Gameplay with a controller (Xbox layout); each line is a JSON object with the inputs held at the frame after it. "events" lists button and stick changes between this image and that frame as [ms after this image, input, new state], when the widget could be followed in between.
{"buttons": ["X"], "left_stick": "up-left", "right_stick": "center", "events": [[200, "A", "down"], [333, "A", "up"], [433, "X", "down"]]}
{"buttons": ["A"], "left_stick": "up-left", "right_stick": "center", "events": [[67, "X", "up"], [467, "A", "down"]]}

--

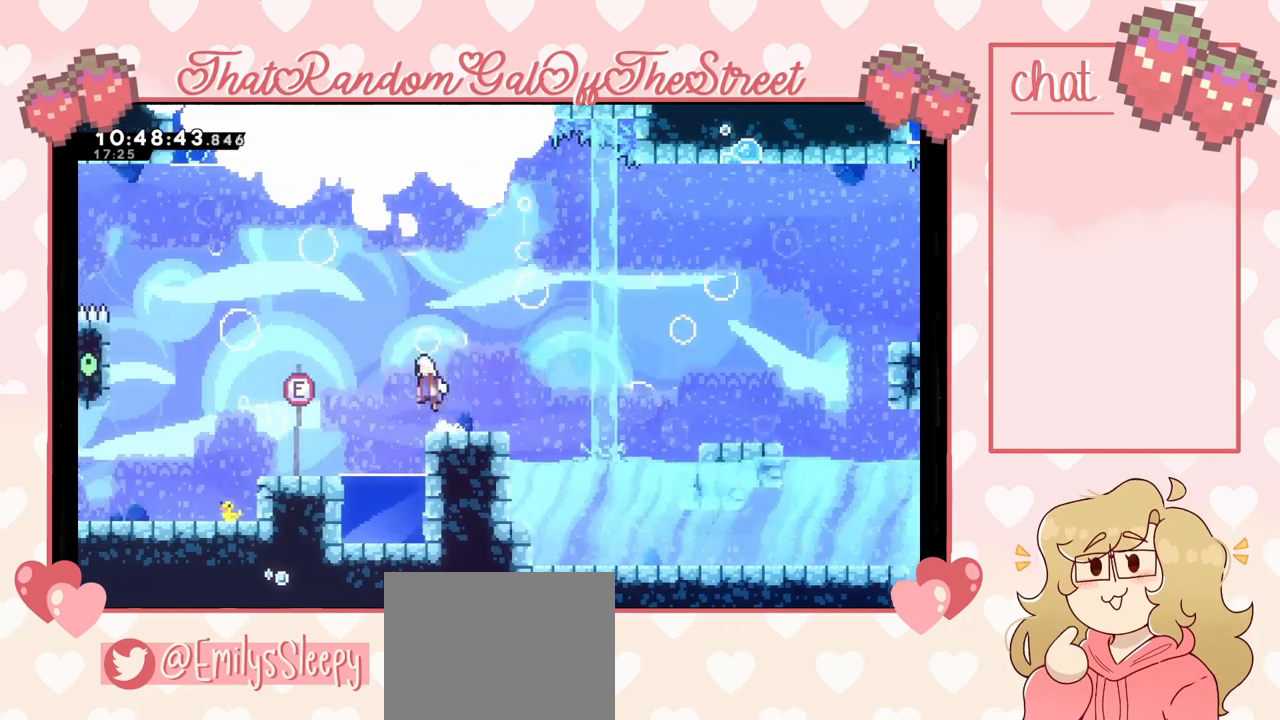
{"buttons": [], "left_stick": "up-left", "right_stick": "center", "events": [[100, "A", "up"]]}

## Work order
What lines in the entries contain "left"? Report each one by copying it.

## Exercise solution
{"buttons": ["X"], "left_stick": "up-left", "right_stick": "center", "events": [[200, "A", "down"], [333, "A", "up"], [433, "X", "down"]]}
{"buttons": ["A"], "left_stick": "up-left", "right_stick": "center", "events": [[67, "X", "up"], [467, "A", "down"]]}
{"buttons": [], "left_stick": "up-left", "right_stick": "center", "events": [[100, "A", "up"]]}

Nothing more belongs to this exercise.